■ Job A: Echo verbatim the stretch of the entries below from the line containing "doctor on call" through the end of the entries. Leave the pictures out of your reply.

My host at Circa called me up to invite me to a promotion in late November. I had actually been napping when she called (I had played graveyard the day before) and was a little fuzzy on the details she told me. I figured out that I’d have to play to earn tickets to a drawing — and while I do play at Circa, it’s mostly slots and I don’t play enough to have a real chance in drawings. 

I started to decline but she prompted that this one was really a good idea for me because only 50 or so people were being invited.  

She texted me a flyer announcing a drawing where 10 people would get $500 each. You could earn one drawing ticket for every 100 points you earned from Thursday noon to Saturday 2 p.m. If 50 people were invited and we all played the same, my EV for the drawing was $50. I didn’t study the text carefully. I would play some, but not a lot. 

I usually study rules carefully but this one was for a giveaway so small, I didn’t figure it was worth it. I couldn’t figure out why my host thought this was a good deal.

When I got there, I found out. They were also giving away a Ford F-150 Raptor truck! And for that, it didn’t matter how much you played — everybody got one ticket! The truck, including with big “Circa” stickers on both sides, was in the lobby of the drawing area. I had seen the truck displayed, but I figured I had no chance to win it, so I paid no attention. And now I had a 1-in-50 chance? Not sure how I got that chance, but here I was.

I’m not a truck guy and had no idea of what an F-150 sold for. I looked it up on my cell phone and learned they went for $85K each when new. I wondered how much they sold for if they had “Circa” logos on the sides? 

Would they offer a cash or free play option instead of the truck? I didn’t know. My host didn’t know. Probably not because it was now “used.”  But surely, I could sell it for $60,000 at least to somebody, couldn’t I? A 1-in-50 chance to get that much was worth $1,200 in EV. Now I understood why my host strongly encouraged me to be here.

■ The records:
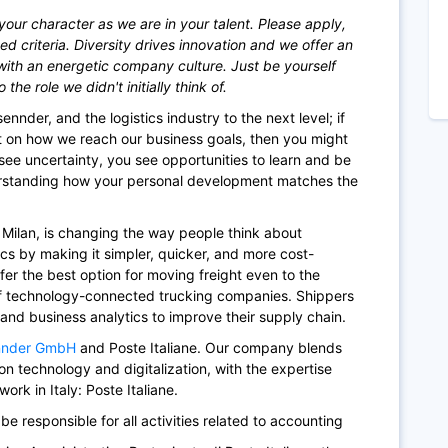
your character as we are in your talent. Please apply,
ted criteria. Diversity drives innovation and we offer an
with an energetic company culture. Just be yourself
he role we didn't initially think of.
ennder, and the logistics industry to the next level; if
t on how we reach our business goals, then you might
see uncertainty, you see opportunities to learn and be
erstanding how your personal development matches the
f Milan, is changing the way people think about
tics by making it simpler, quicker, and more cost-
fer the best option for moving freight even to the
of technology-connected trucking companies. Shippers
 and business analytics to improve their supply chain.
nnder GmbH
and Poste Italiane. Our company blends
n technology and digitalization, with the expertise
ork in Italy: Poste Italiane.
 be responsible for all activities related to accounting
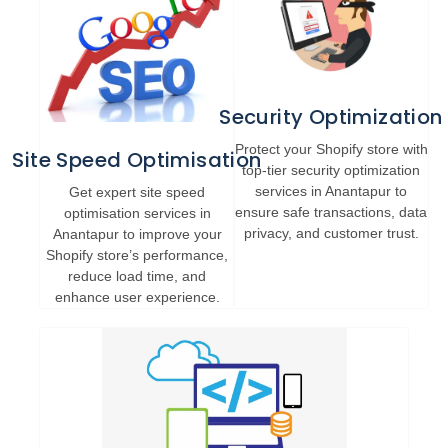
Security Optimization
Protect your Shopify store with
Site Speed Optimisation
top-tier security optimization
services in Anantapur to
Get expert site speed
ensure safe transactions, data
optimisation services in
privacy, and customer trust.
Anantapur to improve your
Shopify store’s performance,
reduce load time, and
enhance user experience.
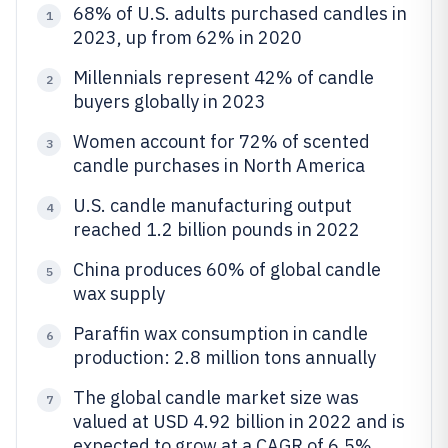
68% of U.S. adults purchased candles in
1
2023, up from 62% in 2020
Millennials represent 42% of candle
2
buyers globally in 2023
Women account for 72% of scented
3
candle purchases in North America
U.S. candle manufacturing output
4
reached 1.2 billion pounds in 2022
China produces 60% of global candle
5
wax supply
Paraffin wax consumption in candle
6
production: 2.8 million tons annually
The global candle market size was
7
valued at USD 4.92 billion in 2022 and is
expected to grow at a CAGR of 6.5%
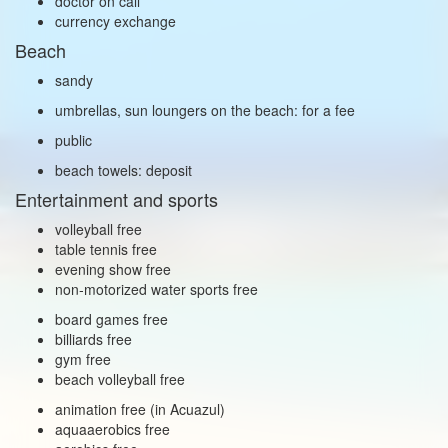
doctor on call
currency exchange
Beach
sandy
umbrellas, sun loungers on the beach: for a fee
public
beach towels: deposit
Entertainment and sports
volleyball free
table tennis free
evening show free
non‑motorized water sports free
board games free
billiards free
gym free
beach volleyball free
animation free (in Acuazul)
aquaaerobics free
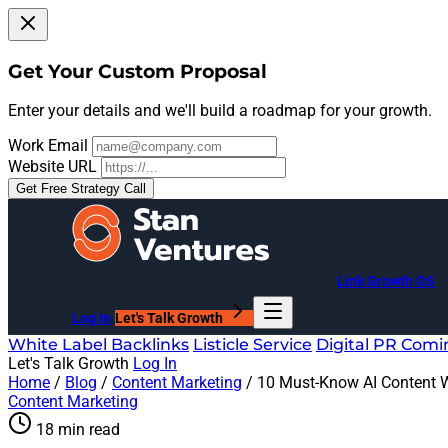
Get Your Custom Proposal
Enter your details and we'll build a roadmap for your growth.
Work Email
Website URL
Get Free Strategy Call
Link Growth OS
Log In
Let's Talk Growth
White Label Backlinks
Listicle Service
Digital PR
Comi
Let's Talk Growth
Log In
Home
/
Blog
/
Content Marketing
/
10 Must-Know AI Content W
Content Marketing
18 min read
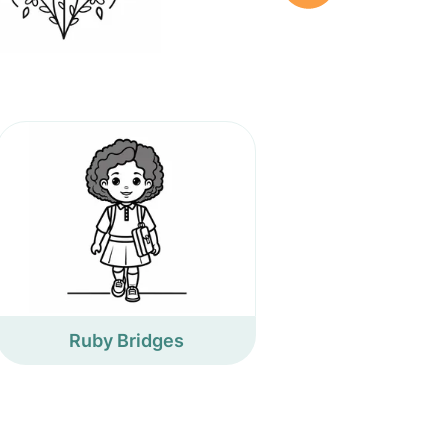
Ruby Bridges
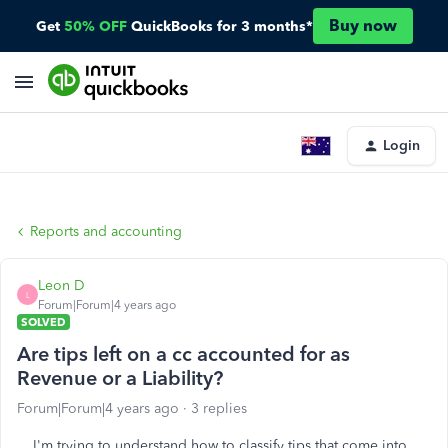
Buy now
Get
50% OFF
QuickBooks for 3 months*
Login
Reports and accounting
Leon D
L
Forum|Forum|4 years ago
SOLVED
Are tips left on a cc accounted for as
Revenue or a Liability?
Forum|Forum|4 years ago
3 replies
I'm trying to understand how to classify tips that come into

■ Job B: Duplicate word for word the stretch of the casino promotion text above from "I started to" through "a good deal.".

■ Exercise output A:
doctor on call
currency exchange
Beach
sandy
umbrellas, sun loungers on the beach: for a fee
public
beach towels: deposit
Entertainment and sports
volleyball free
table tennis free
evening show free
non‑motorized water sports free
board games free
billiards free
gym free
beach volleyball free
animation free (in Acuazul)
aquaaerobics free
Get Your Custom Proposal
Enter your details and we'll build a roadmap for your growth.
Work Email
Website URL
Get Free Strategy Call
Link Growth OS
Log In
Let's Talk Growth
White Label Backlinks
Listicle Service
Digital PR
Comi
Let's Talk Growth
Log In
Home
/
Blog
/
Content Marketing
/
10 Must-Know AI Content W
Content Marketing
18 min read
Ruby Bridges
Buy now
Get
50% OFF
QuickBooks for 3 months*
Login
Reports and accounting
Leon D
L
Forum|Forum|4 years ago
SOLVED
Are tips left on a cc accounted for as
Revenue or a Liability?
Forum|Forum|4 years ago
3 replies
I'm trying to understand how to classify tips that come into

■ Exercise output B:
I started to decline but she prompted that this one was really a good idea for me because only 50 or so people were being invited.  

She texted me a flyer announcing a drawing where 10 people would get $500 each. You could earn one drawing ticket for every 100 points you earned from Thursday noon to Saturday 2 p.m. If 50 people were invited and we all played the same, my EV for the drawing was $50. I didn’t study the text carefully. I would play some, but not a lot. 

I usually study rules carefully but this one was for a giveaway so small, I didn’t figure it was worth it. I couldn’t figure out why my host thought this was a good deal.